Zooming right back in on the individual and bursting out of the sunken place is actor Daniel Kaluuya, with a piece of vulnerable and candid spoken word, epitomising the entrenched and paralysing way in which minorities are squashed in this country: “But, I had to get silent, but it’s not like man’s goin’ against the tide/’Cause goin’ against the tide still makes it about them/Still makes it about the poison that you’ve internalised in your mind, you feel me?”
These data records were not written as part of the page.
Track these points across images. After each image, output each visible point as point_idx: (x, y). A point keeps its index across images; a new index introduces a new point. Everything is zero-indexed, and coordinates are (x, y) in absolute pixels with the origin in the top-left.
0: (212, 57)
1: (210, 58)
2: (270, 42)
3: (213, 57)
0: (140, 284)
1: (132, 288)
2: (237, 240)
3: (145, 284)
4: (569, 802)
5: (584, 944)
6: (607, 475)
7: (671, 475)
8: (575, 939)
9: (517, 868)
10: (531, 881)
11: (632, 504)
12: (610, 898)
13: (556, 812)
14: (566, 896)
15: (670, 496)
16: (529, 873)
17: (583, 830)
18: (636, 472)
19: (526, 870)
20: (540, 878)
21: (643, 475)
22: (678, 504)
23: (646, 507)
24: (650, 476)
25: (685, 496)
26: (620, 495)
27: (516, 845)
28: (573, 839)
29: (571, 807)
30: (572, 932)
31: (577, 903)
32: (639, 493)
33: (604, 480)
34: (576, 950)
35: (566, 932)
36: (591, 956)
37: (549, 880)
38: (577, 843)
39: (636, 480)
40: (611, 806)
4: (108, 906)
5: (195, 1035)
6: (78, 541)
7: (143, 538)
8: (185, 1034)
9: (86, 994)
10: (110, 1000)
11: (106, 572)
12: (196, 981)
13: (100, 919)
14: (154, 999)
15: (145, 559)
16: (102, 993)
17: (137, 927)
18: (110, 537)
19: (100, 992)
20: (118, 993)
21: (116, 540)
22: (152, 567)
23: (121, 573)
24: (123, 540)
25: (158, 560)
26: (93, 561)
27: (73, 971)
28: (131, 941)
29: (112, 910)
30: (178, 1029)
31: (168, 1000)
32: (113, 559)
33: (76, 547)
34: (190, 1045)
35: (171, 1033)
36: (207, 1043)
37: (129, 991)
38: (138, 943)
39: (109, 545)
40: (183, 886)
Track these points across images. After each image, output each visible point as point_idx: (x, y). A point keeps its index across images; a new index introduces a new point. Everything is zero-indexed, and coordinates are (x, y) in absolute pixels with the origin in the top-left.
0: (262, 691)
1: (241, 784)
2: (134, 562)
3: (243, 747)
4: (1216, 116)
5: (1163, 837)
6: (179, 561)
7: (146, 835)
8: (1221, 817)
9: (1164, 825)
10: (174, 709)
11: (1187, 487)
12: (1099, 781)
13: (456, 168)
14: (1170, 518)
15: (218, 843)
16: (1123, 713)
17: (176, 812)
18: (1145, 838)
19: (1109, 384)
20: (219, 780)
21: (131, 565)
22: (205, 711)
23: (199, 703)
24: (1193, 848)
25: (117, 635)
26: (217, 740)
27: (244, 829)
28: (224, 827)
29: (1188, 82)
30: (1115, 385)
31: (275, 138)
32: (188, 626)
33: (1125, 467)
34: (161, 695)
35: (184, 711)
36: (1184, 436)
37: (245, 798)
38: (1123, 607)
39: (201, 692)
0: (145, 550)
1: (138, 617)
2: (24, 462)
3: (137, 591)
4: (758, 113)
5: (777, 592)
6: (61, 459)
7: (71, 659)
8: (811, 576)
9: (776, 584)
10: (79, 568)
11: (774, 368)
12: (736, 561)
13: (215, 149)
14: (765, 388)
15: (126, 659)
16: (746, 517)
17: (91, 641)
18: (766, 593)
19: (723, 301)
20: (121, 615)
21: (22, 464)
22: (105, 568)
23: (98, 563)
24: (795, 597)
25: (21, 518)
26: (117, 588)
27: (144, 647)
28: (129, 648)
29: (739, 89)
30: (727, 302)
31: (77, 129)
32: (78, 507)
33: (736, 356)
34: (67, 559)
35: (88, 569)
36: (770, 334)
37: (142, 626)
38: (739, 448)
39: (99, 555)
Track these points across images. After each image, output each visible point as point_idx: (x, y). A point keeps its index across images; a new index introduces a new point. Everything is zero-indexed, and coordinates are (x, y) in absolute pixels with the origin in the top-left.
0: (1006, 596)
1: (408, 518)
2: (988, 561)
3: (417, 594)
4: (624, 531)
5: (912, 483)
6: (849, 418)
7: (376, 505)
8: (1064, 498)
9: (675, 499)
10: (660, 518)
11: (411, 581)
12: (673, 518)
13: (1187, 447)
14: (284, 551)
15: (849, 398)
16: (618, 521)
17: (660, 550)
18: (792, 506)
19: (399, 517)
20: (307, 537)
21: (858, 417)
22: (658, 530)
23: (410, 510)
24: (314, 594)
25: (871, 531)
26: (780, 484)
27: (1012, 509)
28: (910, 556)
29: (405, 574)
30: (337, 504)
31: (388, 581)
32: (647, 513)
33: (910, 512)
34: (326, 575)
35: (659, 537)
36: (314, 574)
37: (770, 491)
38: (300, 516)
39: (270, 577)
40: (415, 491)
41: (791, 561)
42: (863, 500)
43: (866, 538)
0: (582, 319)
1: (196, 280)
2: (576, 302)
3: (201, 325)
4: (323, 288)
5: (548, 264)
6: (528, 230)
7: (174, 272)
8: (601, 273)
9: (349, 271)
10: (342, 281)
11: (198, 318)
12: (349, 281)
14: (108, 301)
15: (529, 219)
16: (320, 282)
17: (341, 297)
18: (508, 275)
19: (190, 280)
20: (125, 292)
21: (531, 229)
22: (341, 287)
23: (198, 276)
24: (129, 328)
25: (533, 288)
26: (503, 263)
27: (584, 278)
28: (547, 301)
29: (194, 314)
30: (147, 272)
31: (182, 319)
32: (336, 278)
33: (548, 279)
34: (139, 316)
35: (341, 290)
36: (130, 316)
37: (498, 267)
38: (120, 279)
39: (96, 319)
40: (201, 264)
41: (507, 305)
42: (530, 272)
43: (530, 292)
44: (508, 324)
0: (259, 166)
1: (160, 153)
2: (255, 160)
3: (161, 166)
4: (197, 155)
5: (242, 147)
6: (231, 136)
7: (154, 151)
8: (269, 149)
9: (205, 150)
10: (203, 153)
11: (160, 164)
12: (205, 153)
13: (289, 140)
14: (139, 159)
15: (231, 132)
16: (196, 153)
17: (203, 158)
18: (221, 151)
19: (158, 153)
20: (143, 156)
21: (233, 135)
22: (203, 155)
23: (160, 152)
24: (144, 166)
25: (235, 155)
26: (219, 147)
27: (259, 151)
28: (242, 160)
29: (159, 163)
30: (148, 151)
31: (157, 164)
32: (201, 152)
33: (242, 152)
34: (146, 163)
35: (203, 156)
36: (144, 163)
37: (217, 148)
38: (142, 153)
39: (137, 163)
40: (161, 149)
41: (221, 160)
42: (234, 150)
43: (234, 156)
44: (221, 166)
WAAITT is a stricken odyssey of an album, a deeply brooding listen, but Dave also shows the true size of his heart and his yearning for genuine togetherness in a time when isolation is easier and feels more dangerous than ever, just look at the propulsive title track. Be warned, those coming to the record expecting hip-hop maximalism may be disappointed as it is definitely more of a slow-burn. There are shorter, sweeter moments to enjoy here, like the sunshine Nigerian rhythms of “System” and the ultra-melodic “Twenty To One”. There is the suggestion that these more pop-focused moments are a jarring switch from the more wounded sections but I’d actually argue that they provide a release from the vice grip of tracks like “Heart Attack” and prevent the album from becoming too one-note. WAAITT is Dave’s response to the past year and a half and the political incompetence, social upheaval and mental wringing-out that have plagued us all. Just like Run The JewelsRTJ4 seemed to immaculately and harrowingly fossilise the point in time the US found themselves in last year, I expect and hope Dave will achieve the equivalent accolade for the UK.